**Task directions:**
Output the lines of the listing below as a numbered list, omitting blank lines and leaving out the pictures.

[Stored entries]
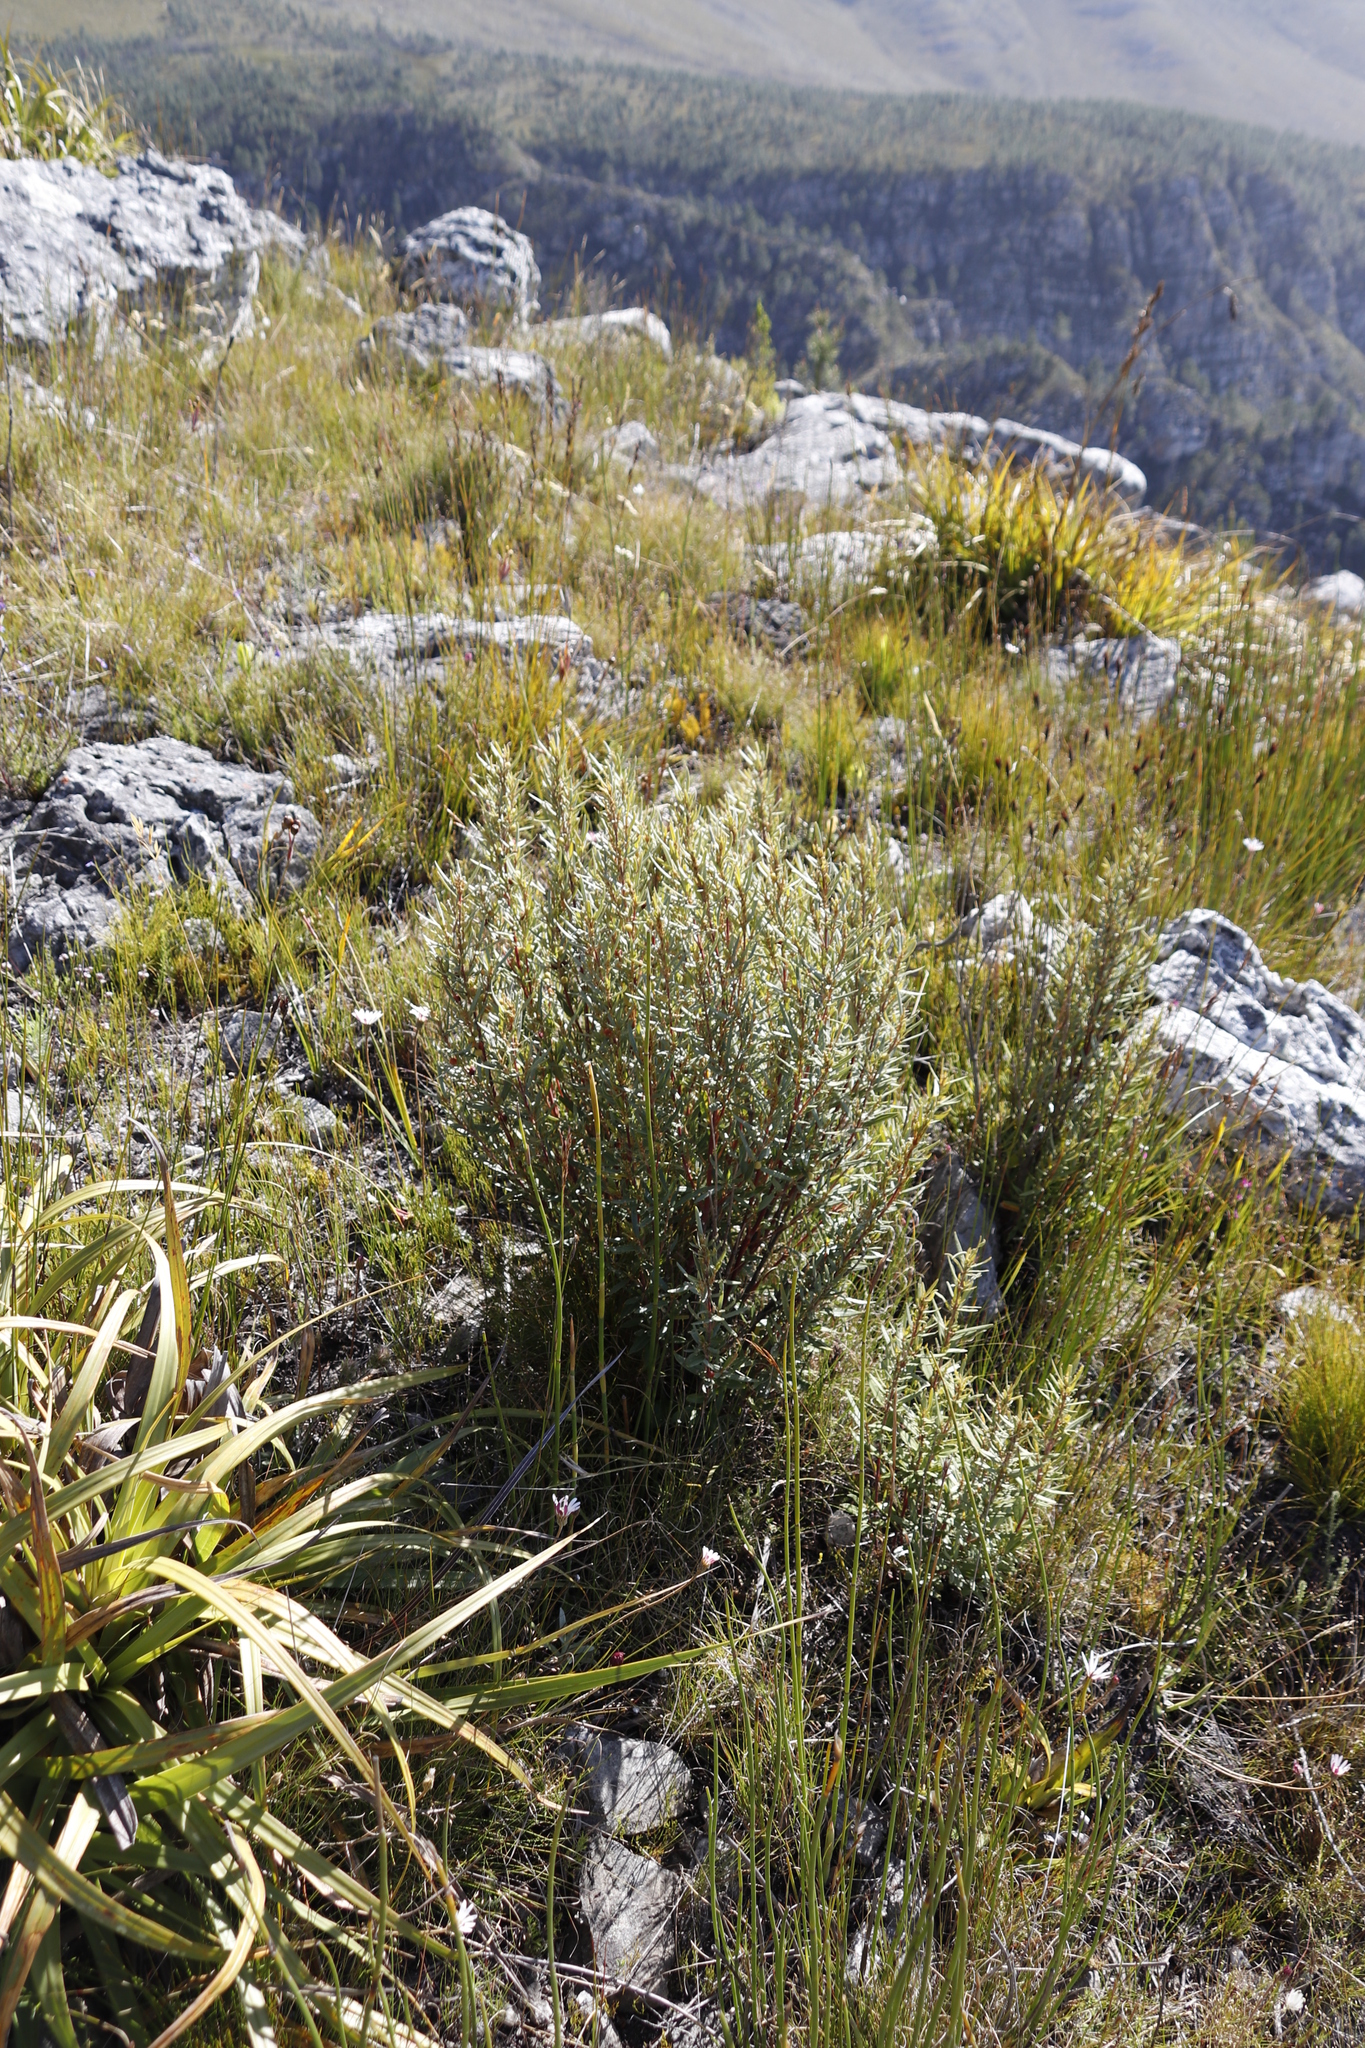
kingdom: Plantae
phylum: Tracheophyta
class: Magnoliopsida
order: Cornales
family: Grubbiaceae
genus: Grubbia
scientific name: Grubbia tomentosa
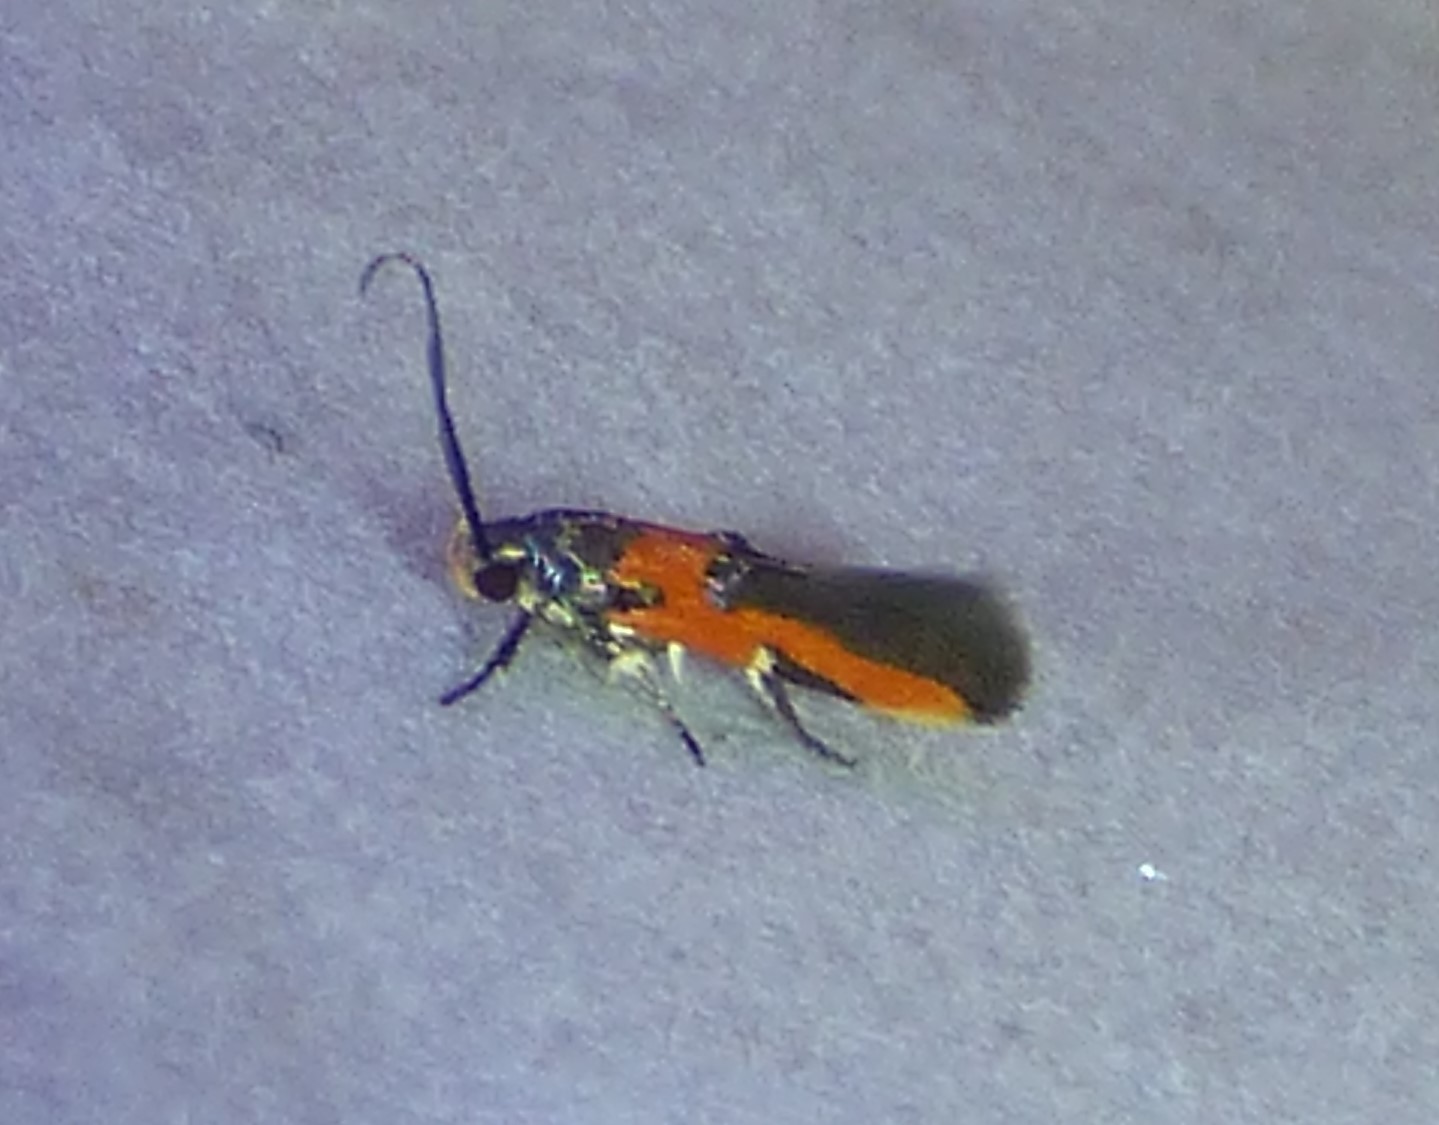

**Written reply:**
1. kingdom: Plantae
2. phylum: Tracheophyta
3. class: Magnoliopsida
4. order: Cornales
5. family: Grubbiaceae
6. genus: Grubbia
7. scientific name: Grubbia tomentosa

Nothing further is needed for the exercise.